Royal People

A dedication to those wonderful people who served Royal Primary School & Royal College, in Sri Lanka, since 1835, and, who will be remembered for their committment, sincerety and unselfishness.

Sunday, April 23, 2006

Royal College Cricket XI 1962

Standing, left to right: S. Mendis, V. Gowrishankaran, J.D. Wilson, R.C. D. de Silva, T.R. Jansen, S. Rajaratnam, V.P. Malalasekere and S.D. Jayaratne

Seated, left to right: S.S. Kumar, M. Rodrigo (Coach), D.W.L. Lieversz (Cpt.), D.K.G. de Silva (Principal), S. Thiagarajah (V.Cpt.), E.C. Gunasekera (Master-in-Charge) and P. Withane

Of the persons in the above picture, Darrell Lieversz, Jansen, Wilson, Gowrishankaran and Withane are in Australia. Wilson is a teacher, while Gowrishankaran and Withane are accountants. Jayaratne and Thiagarajah are in America, the former an academic and the latter a doctor. R.C. de Silva is a successful businessmen and entrepreneur, and the current president of the Nondescript Sports Club. His business involvements are more diverse and buoyant than his overarm deliveries ever were.

Malalasekere and Mendis are in Sri Lanka. The former is the director of Ceylon Tobacco’s legal division, while the latter is the Chairman of Hayleys. Rajaratnam recently returned to Sri Lanka after working overseas as an engineer.

Mahes Rodrigo celebrated his 70th birthday in 1998 and these days plays with a very straight bat after surviving a close appeal. S.S. Kumar was not so fortune, being shot dead by a gunman in 1998 whilst playing golf. Dudley de Silva passed away in the seventies while E.C. Gunasekera succumbed to cancer on 10 June 1994.

Darrell Lieversz turns out for his old school in the annual Royal-Thomian match played at Melbourne. These days he is better known for his paintings than his late in-swingers. He mows the lawn, washes three cars, rides go-carts, watches his grandson grow, dabbles in genealogical software and fields frequent questions from the writer, in his spare time.
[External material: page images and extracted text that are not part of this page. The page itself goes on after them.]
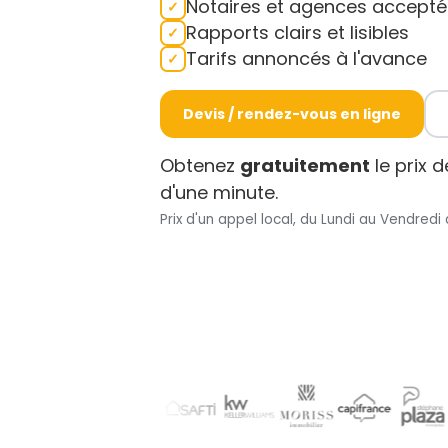
Notaires et agences accepté
Rapports clairs et lisibles
Tarifs annoncés à l'avance
Devis / rendez-vous en ligne
Obtenez
gratuitement
le prix 
d'une minute.
Prix d'un appel local, du Lundi au Vendredi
Darrell frequently ponders what might have been if E.C. Gunasekera hadn’t changed the batting order in Royal’s second innings, without him knowing, which saw Jansen go ahead of Rajaratnam, thereby insuring Royal against loss but depriving her of any chance of victory. E.C. Gunasekera (EC) resigned as master-in-charge mid-way through the 1967 season.
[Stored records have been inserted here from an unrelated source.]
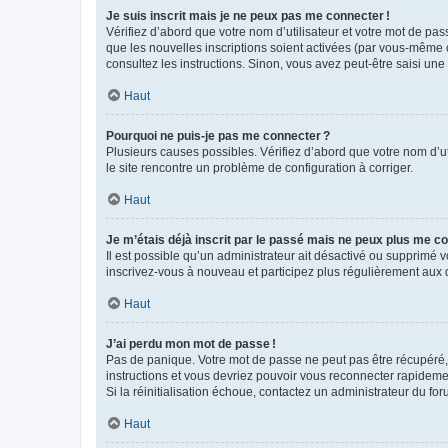
Je suis inscrit mais je ne peux pas me connecter !
Vérifiez d’abord que votre nom d’utilisateur et votre mot de pas
que les nouvelles inscriptions soient activées (par vous-même o
consultez les instructions. Sinon, vous avez peut-être saisi une
Haut
Pourquoi ne puis-je pas me connecter ?
Plusieurs causes possibles. Vérifiez d’abord que votre nom d’uti
le site rencontre un problème de configuration à corriger.
Haut
Je m’étais déjà inscrit par le passé mais ne peux plus me co
Il est possible qu’un administrateur ait désactivé ou supprimé
inscrivez-vous à nouveau et participez plus régulièrement aux 
Haut
J’ai perdu mon mot de passe !
Pas de panique. Votre mot de passe ne peut pas être récupéré, m
instructions et vous devriez pouvoir vous reconnecter rapideme
Si la réinitialisation échoue, contactez un administrateur du for
Haut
In the mid-sixties, R.N. Mudalige, under XVI captain of 1962, out of contention after crashing the GCE ‘O’ level barrier, held forth at the entrance to Royal College that led pass the cycle sheds, expounding his theory that Royal would never win the “big match” as long as EC was in charge. This was as much an attempt to find a scapegoat for Royal’s lack of success, as much a reflection of the mixed feelings school going Royalists had for him. However, although the writer most certainly would not have obtained cricket colours if EC hadn’t abdicated, like every other old boy, on leaving school he came to admire, and identify with, the very characteristics of EC that he once despised. Even those old boys who were at the receiving end of his martinetism felt a deep sense of personal loss at his passing.